(Element region listings)
>>>

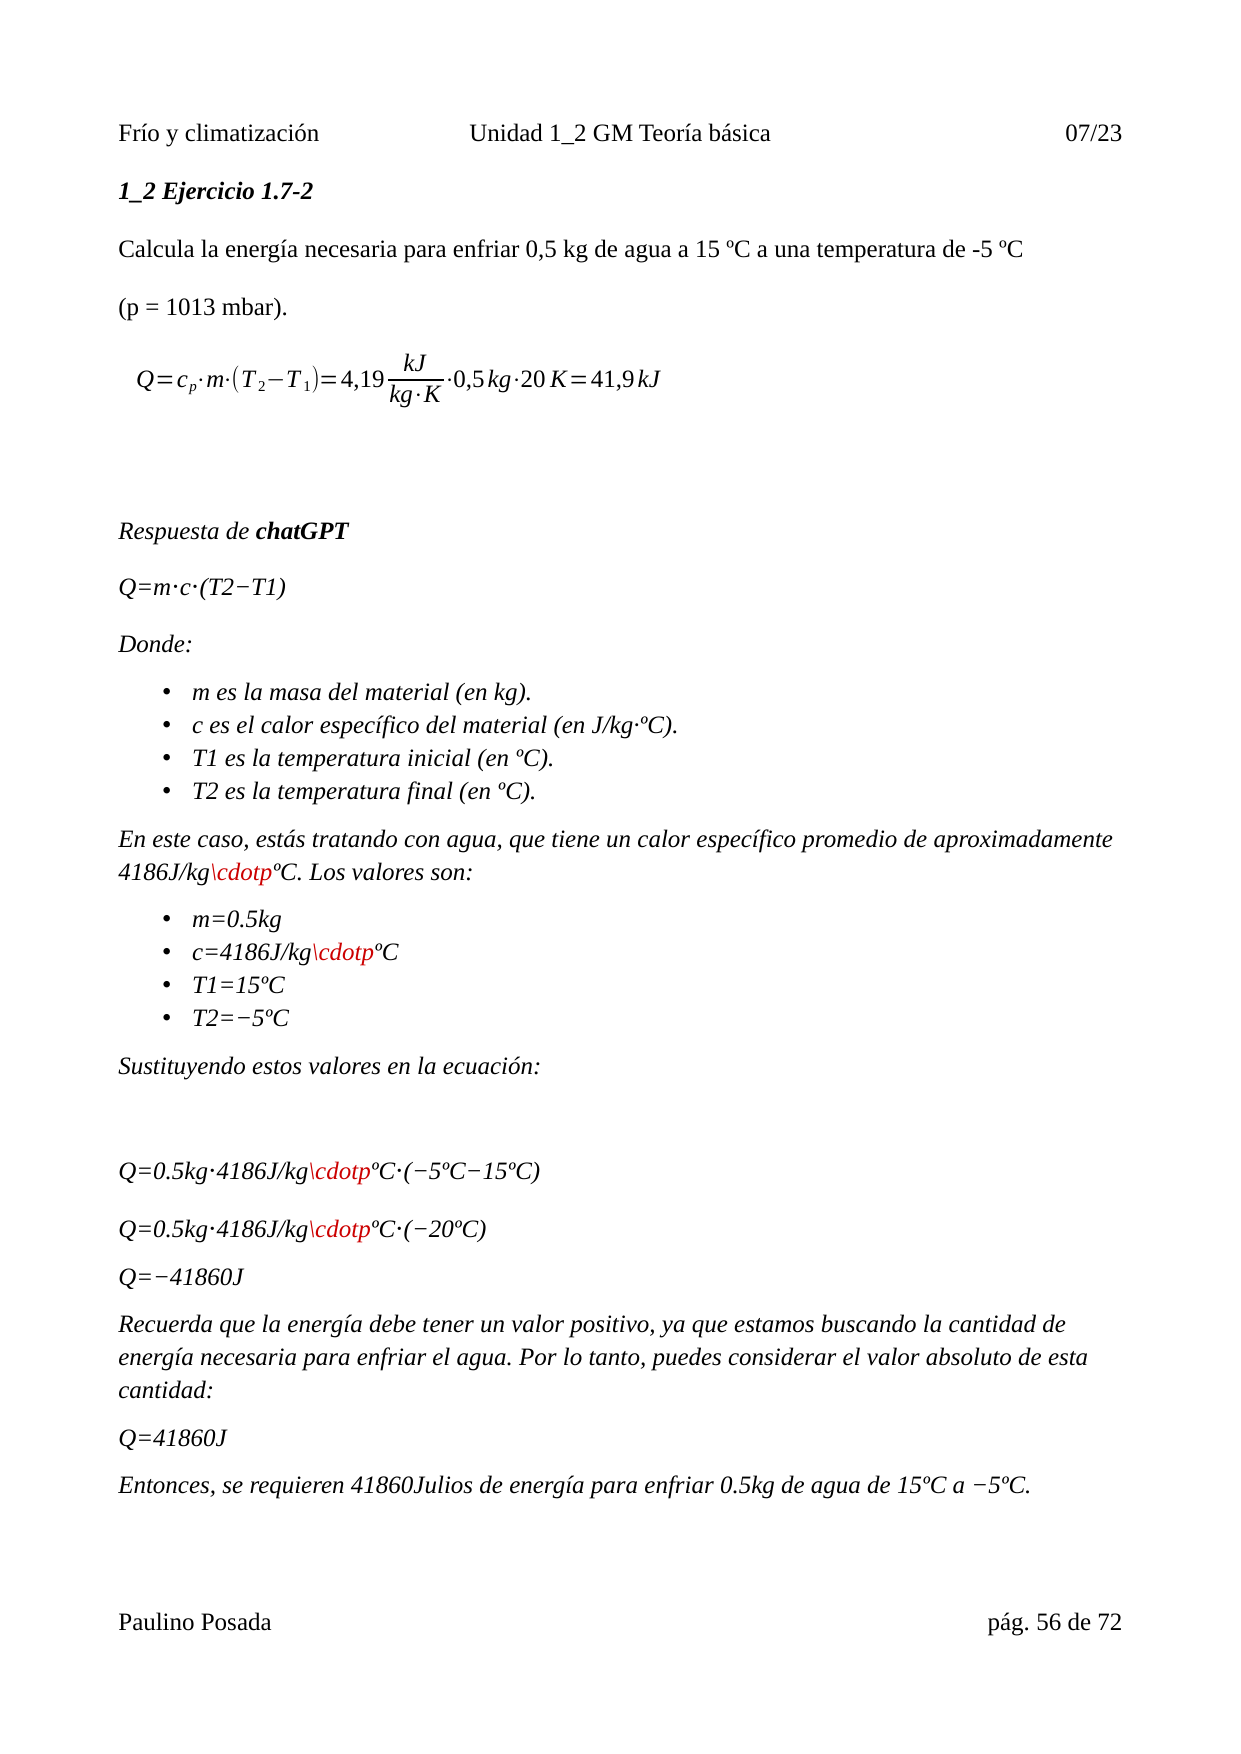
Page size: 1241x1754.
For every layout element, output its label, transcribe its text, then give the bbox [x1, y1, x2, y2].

text Q=m⋅c⋅(T2​−T1​) [118, 572, 1122, 601]
list c=4186J/kg\cdotpºC [162, 937, 1122, 966]
list T2​ es la temperatura final (en ºC). [162, 776, 1122, 805]
text (p = 1013 mbar). [118, 292, 1122, 321]
text Recuerda que la energía debe tener un valor positivo, ya que estamos buscando la cantidad de energía necesaria para enfriar el agua. Por lo tanto, puedes considerar el valor absoluto de esta cantidad: [118, 1309, 1122, 1404]
list m=0.5kg [162, 904, 1122, 933]
list m es la masa del material (en kg). [162, 677, 1122, 706]
text 1_2 Ejercicio 1.7-2 [118, 176, 1122, 205]
text Donde: [118, 629, 1122, 658]
list T1​=15ºC [162, 970, 1122, 999]
text En este caso, estás tratando con agua, que tiene un calor específico promedio de aproximadamente 4186J/kg\cdotpºC. Los valores son: [118, 824, 1122, 886]
text Q=41860J [118, 1423, 1122, 1452]
text Q=0.5kg⋅4186J/kg\cdotpºC⋅(−20ºC) [118, 1214, 1122, 1243]
text Calcula la energía necesaria para enfriar 0,5 kg de agua a 15 ºC a una temperatura de -5 ºC [118, 234, 1122, 263]
text Respuesta de chatGPT [118, 516, 1122, 545]
text Entonces, se requieren 41860Julios de energía para enfriar 0.5kg de agua de 15ºC a −5ºC. [118, 1471, 1122, 1499]
text Q=−41860J [118, 1262, 1122, 1290]
list T2​=−5ºC [162, 1003, 1122, 1032]
list T1​ es la temperatura inicial (en ºC). [162, 743, 1122, 772]
list c es el calor específico del material (en J/kg·ºC). [162, 710, 1122, 739]
text Q=0.5kg⋅4186J/kg\cdotpºC⋅(−5ºC−15ºC) [118, 1156, 1122, 1185]
text Sustituyendo estos valores en la ecuación: [118, 1051, 1122, 1080]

<<<

Starting at the line containing "text Q=m⋅c⋅(T2​−T1​) [118, 572, 1122, 601]" and ending at the line containing "list T1​ es", write out those lines from the material again with "enfriar" swapped for "refrigerar" and nothing else changed.

text Q=m⋅c⋅(T2​−T1​) [118, 572, 1122, 601]
list c=4186J/kg\cdotpºC [162, 937, 1122, 966]
list T2​ es la temperatura final (en ºC). [162, 776, 1122, 805]
text (p = 1013 mbar). [118, 292, 1122, 321]
text Recuerda que la energía debe tener un valor positivo, ya que estamos buscando la cantidad de energía necesaria para refrigerar el agua. Por lo tanto, puedes considerar el valor absoluto de esta cantidad: [118, 1309, 1122, 1404]
list m=0.5kg [162, 904, 1122, 933]
list m es la masa del material (en kg). [162, 677, 1122, 706]
text 1_2 Ejercicio 1.7-2 [118, 176, 1122, 205]
text Donde: [118, 629, 1122, 658]
list T1​=15ºC [162, 970, 1122, 999]
text En este caso, estás tratando con agua, que tiene un calor específico promedio de aproximadamente 4186J/kg\cdotpºC. Los valores son: [118, 824, 1122, 886]
text Q=41860J [118, 1423, 1122, 1452]
text Q=0.5kg⋅4186J/kg\cdotpºC⋅(−20ºC) [118, 1214, 1122, 1243]
text Calcula la energía necesaria para refrigerar 0,5 kg de agua a 15 ºC a una temperatura de -5 ºC [118, 234, 1122, 263]
text Respuesta de chatGPT [118, 516, 1122, 545]
text Entonces, se requieren 41860Julios de energía para refrigerar 0.5kg de agua de 15ºC a −5ºC. [118, 1471, 1122, 1499]
text Q=−41860J [118, 1262, 1122, 1290]
list T2​=−5ºC [162, 1003, 1122, 1032]
list T1​ es la temperatura inicial (en ºC). [162, 743, 1122, 772]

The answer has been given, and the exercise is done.